[Work order]: Your task is to repeat the entries exactly. Leave the pictures out.

[Given information]:
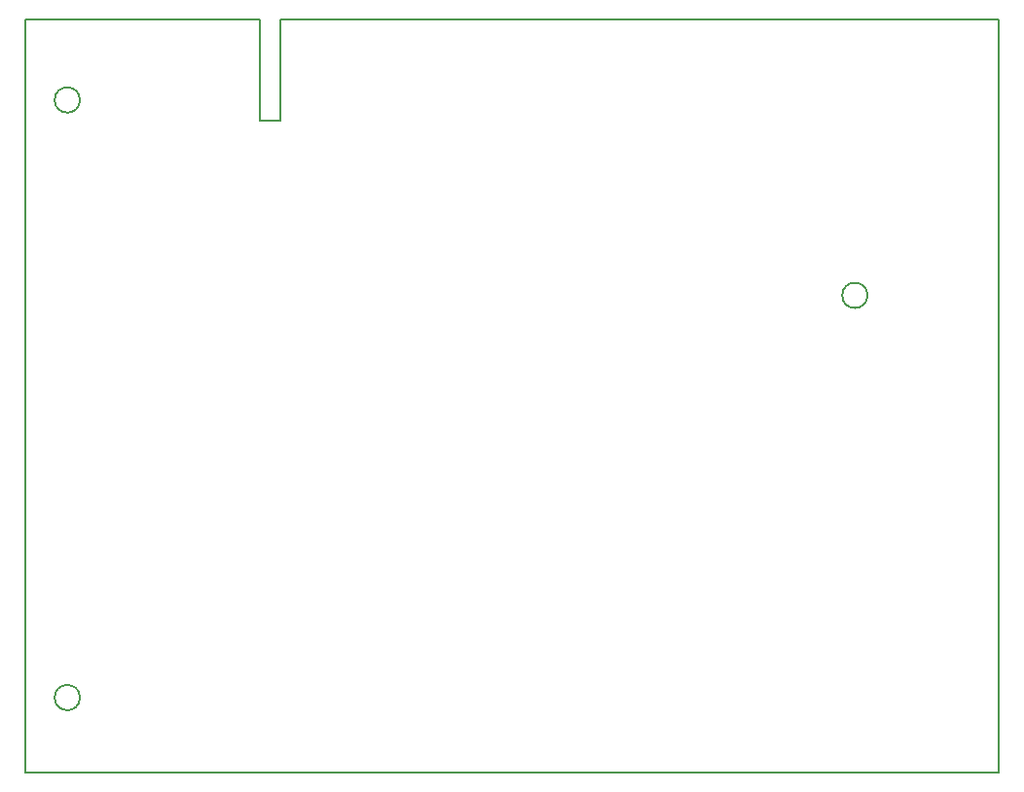
<source format=gm1>
G04 #@! TF.GenerationSoftware,KiCad,Pcbnew,(6.0.11)*
G04 #@! TF.CreationDate,2023-05-12T09:27:08+02:00*
G04 #@! TF.ProjectId,DandaCartBase,44616e64-6143-4617-9274-426173652e6b,rev?*
G04 #@! TF.SameCoordinates,Original*
G04 #@! TF.FileFunction,Profile,NP*
%FSLAX46Y46*%
G04 Gerber Fmt 4.6, Leading zero omitted, Abs format (unit mm)*
G04 Created by KiCad (PCBNEW (6.0.11)) date 2023-05-12 09:27:08*
%MOMM*%
%LPD*%
G01*
G04 APERTURE LIST*
G04 #@! TA.AperFunction,Profile*
%ADD10C,0.150000*%
G04 #@! TD*
G04 APERTURE END LIST*
D10*
X111356000Y-55000000D02*
X131747000Y-55000000D01*
X184600000Y-79000000D02*
G75*
G03*
X184600000Y-79000000I-1100000J0D01*
G01*
X196000000Y-120500000D02*
X111342000Y-120500000D01*
X116100000Y-62000000D02*
G75*
G03*
X116100000Y-62000000I-1100000J0D01*
G01*
X116100000Y-114000000D02*
G75*
G03*
X116100000Y-114000000I-1100000J0D01*
G01*
X131747000Y-63765000D02*
X133525000Y-63765000D01*
X111342000Y-120500000D02*
X111356000Y-55000000D01*
X133525000Y-55000000D02*
X196000000Y-55000000D01*
X131747000Y-55000000D02*
X131747000Y-63765000D01*
X133525000Y-63765000D02*
X133525000Y-55000000D01*
X196000000Y-55000000D02*
X196000000Y-120500000D01*
M02*

</source>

[Solution below]:
<source format=gm1>
G04 #@! TF.GenerationSoftware,KiCad,Pcbnew,(6.0.11)*
G04 #@! TF.CreationDate,2023-05-12T09:27:08+02:00*
G04 #@! TF.ProjectId,DandaCartBase,44616e64-6143-4617-9274-426173652e6b,rev?*
G04 #@! TF.SameCoordinates,Original*
G04 #@! TF.FileFunction,Profile,NP*
%FSLAX46Y46*%
G04 Gerber Fmt 4.6, Leading zero omitted, Abs format (unit mm)*
G04 Created by KiCad (PCBNEW (6.0.11)) date 2023-05-12 09:27:08*
%MOMM*%
%LPD*%
G01*
G04 APERTURE LIST*
G04 #@! TA.AperFunction,Profile*
%ADD10C,0.150000*%
G04 #@! TD*
G04 APERTURE END LIST*
D10*
X111356000Y-55000000D02*
X131747000Y-55000000D01*
X184600000Y-79000000D02*
G75*
G03*
X184600000Y-79000000I-1100000J0D01*
G01*
X196000000Y-120500000D02*
X111342000Y-120500000D01*
X116100000Y-62000000D02*
G75*
G03*
X116100000Y-62000000I-1100000J0D01*
G01*
X116100000Y-114000000D02*
G75*
G03*
X116100000Y-114000000I-1100000J0D01*
G01*
X131747000Y-63765000D02*
X133525000Y-63765000D01*
X111342000Y-120500000D02*
X111356000Y-55000000D01*
X133525000Y-55000000D02*
X196000000Y-55000000D01*
X131747000Y-55000000D02*
X131747000Y-63765000D01*
X133525000Y-63765000D02*
X133525000Y-55000000D01*
X196000000Y-55000000D02*
X196000000Y-120500000D01*
M02*

</source>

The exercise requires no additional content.